§ **What you are asked to do**:
Could you transcribe every record below exactly, leaving out the pictures?

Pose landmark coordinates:
____________________

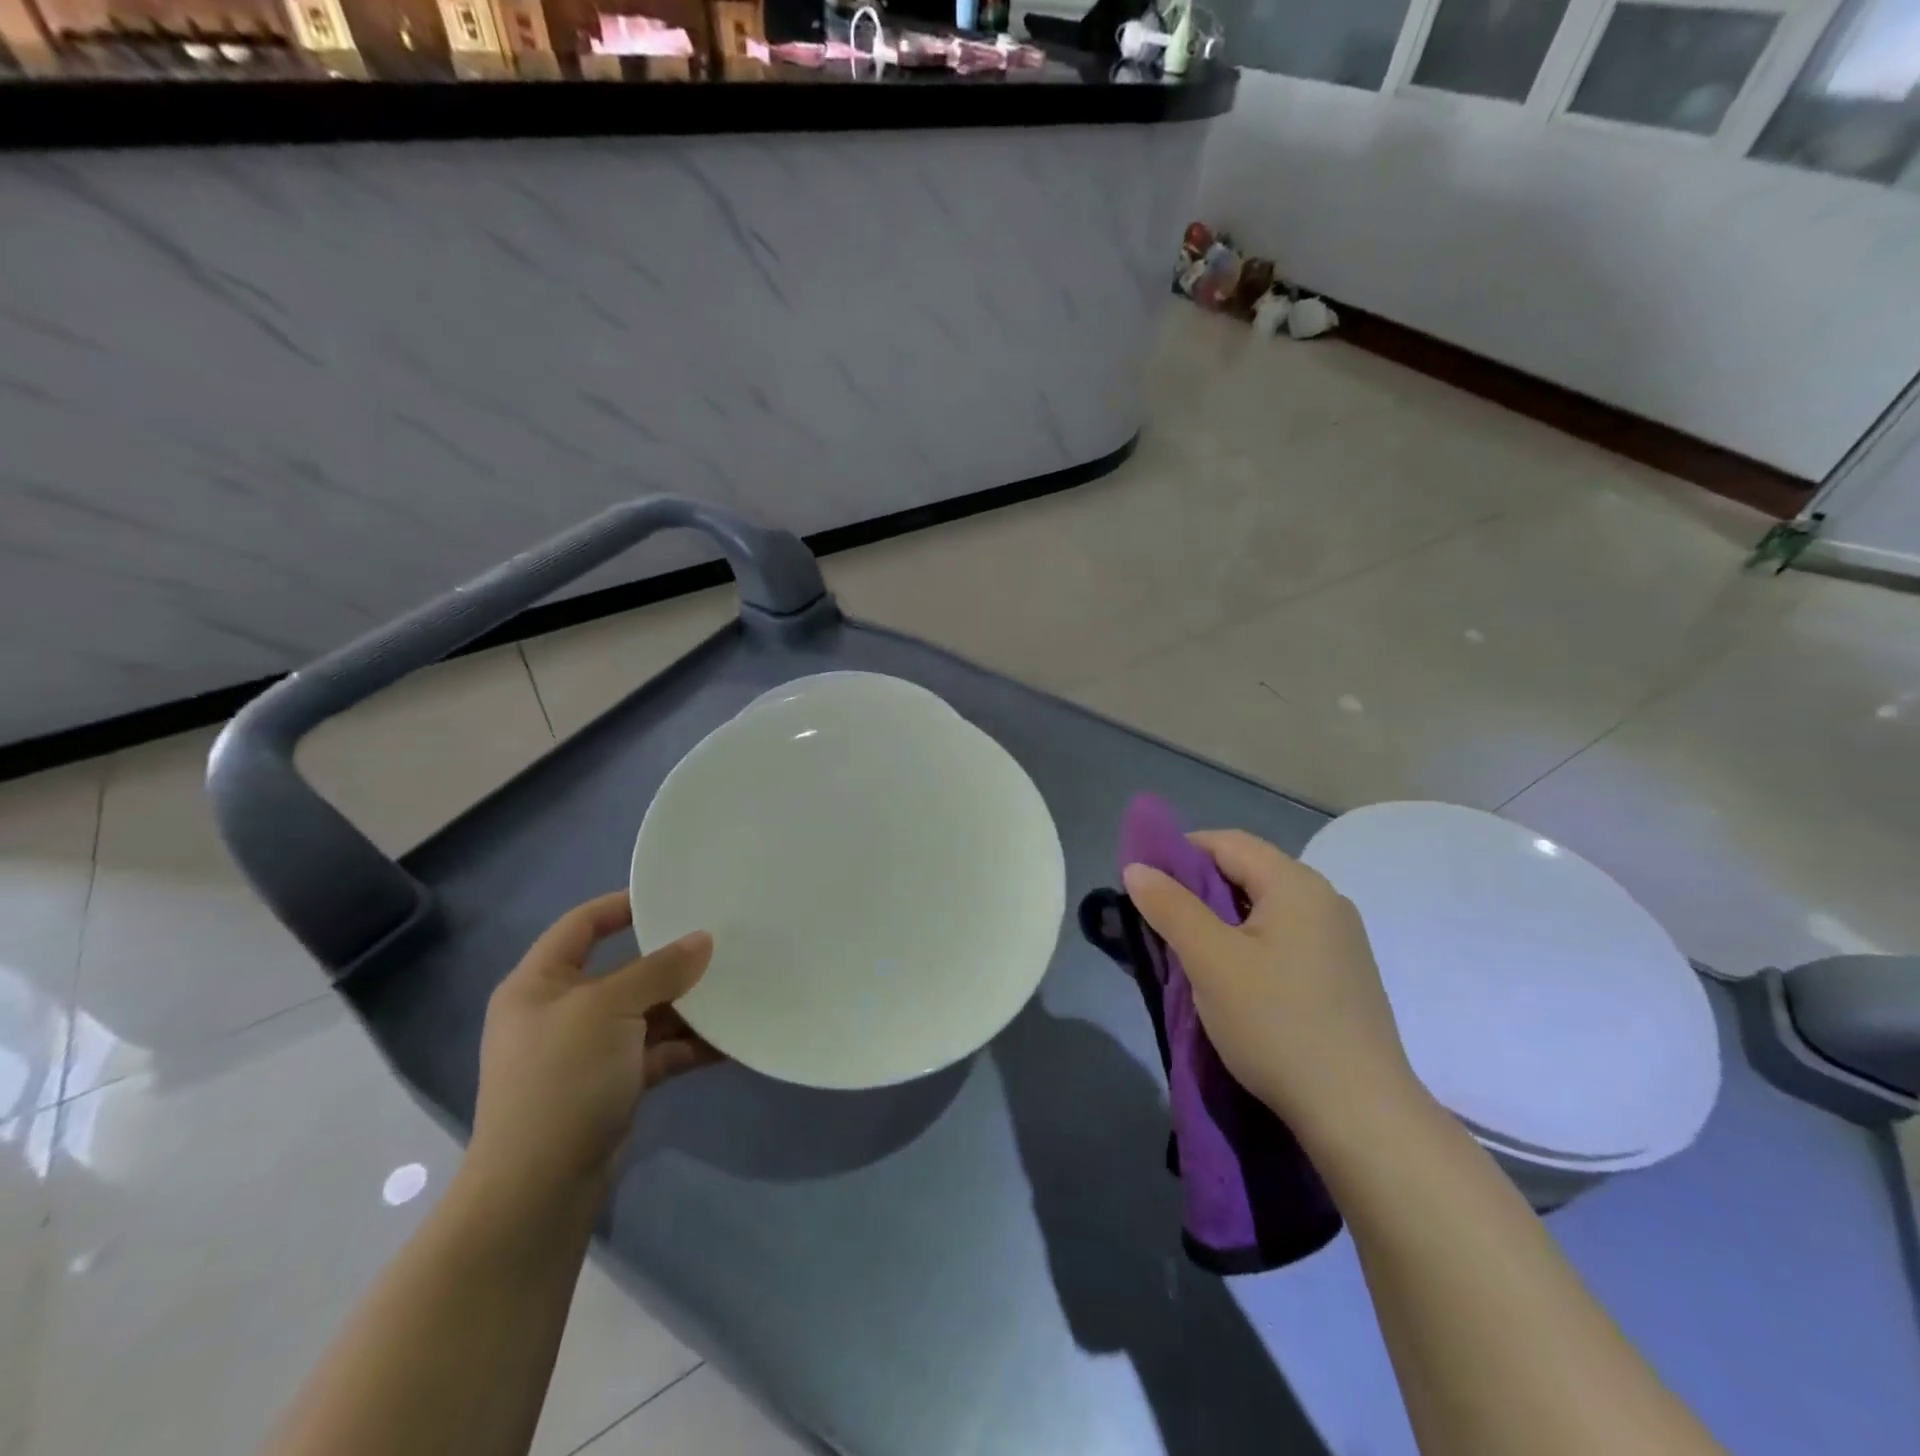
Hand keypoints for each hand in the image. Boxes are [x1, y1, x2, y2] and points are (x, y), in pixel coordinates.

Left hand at [468, 893, 719, 1205]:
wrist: (538, 1190)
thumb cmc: (562, 1080)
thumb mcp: (609, 1010)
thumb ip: (659, 970)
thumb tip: (703, 939)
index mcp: (540, 984)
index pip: (581, 925)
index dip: (622, 905)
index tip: (672, 895)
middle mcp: (560, 1012)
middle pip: (622, 970)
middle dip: (670, 960)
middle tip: (720, 940)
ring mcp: (587, 1052)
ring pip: (645, 1013)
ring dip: (687, 1006)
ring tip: (736, 987)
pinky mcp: (612, 1085)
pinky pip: (656, 1052)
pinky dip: (688, 1046)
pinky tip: (729, 1040)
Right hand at [1123, 830, 1424, 1144]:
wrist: (1360, 1115)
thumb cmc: (1277, 1024)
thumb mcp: (1210, 961)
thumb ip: (1170, 907)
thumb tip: (1137, 868)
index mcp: (1296, 884)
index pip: (1226, 842)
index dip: (1179, 852)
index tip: (1144, 884)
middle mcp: (1325, 900)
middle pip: (1247, 873)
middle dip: (1197, 889)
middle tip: (1159, 922)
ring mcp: (1340, 940)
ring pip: (1264, 909)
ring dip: (1221, 920)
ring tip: (1189, 953)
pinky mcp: (1344, 976)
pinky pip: (1284, 939)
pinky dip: (1249, 945)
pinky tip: (1233, 980)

____________________

§ **Your response**:
Hand keypoints for each hand in the image. Boxes are [x1, y1, x2, y2] and points are (x, y), in pixel coordinates.

Left hand at [468, 893, 719, 1205]:
wrist: (538, 1190)
thumb cmc: (562, 1080)
thumb mcp: (609, 1010)
thumb ip: (659, 970)
thumb tip: (703, 939)
index mcp: (540, 984)
index pip: (581, 925)
index dip: (622, 905)
index tip: (672, 895)
middle mcp: (560, 1012)
middle pip: (622, 970)
middle dip: (670, 960)
middle tip: (720, 940)
ring mcp: (587, 1052)
ring pip: (645, 1013)
ring dip: (687, 1006)
ring tip: (736, 987)
pinky mcp: (612, 1085)
pinky pip: (656, 1052)
pinky dip: (688, 1046)
pinky tip: (729, 1040)
Right hand at [1123, 830, 1424, 1144]:
wrist: (1360, 1115)
thumb cmc: (1277, 1024)
thumb mcp: (1210, 961)
thumb ip: (1170, 907)
thumb tip: (1137, 868)
index mcp: (1296, 884)
index pip: (1226, 842)
index dip: (1179, 852)
index tip: (1144, 884)
middle mcp: (1325, 900)
middle pip: (1247, 873)
middle dip: (1197, 889)
middle tip: (1159, 922)
ring mcp: (1340, 940)
ring pip: (1264, 909)
ring dip: (1221, 920)
ring tip: (1189, 953)
pinky mcp: (1344, 976)
pinky pip: (1284, 939)
pinky dip: (1249, 945)
pinky tip: (1233, 980)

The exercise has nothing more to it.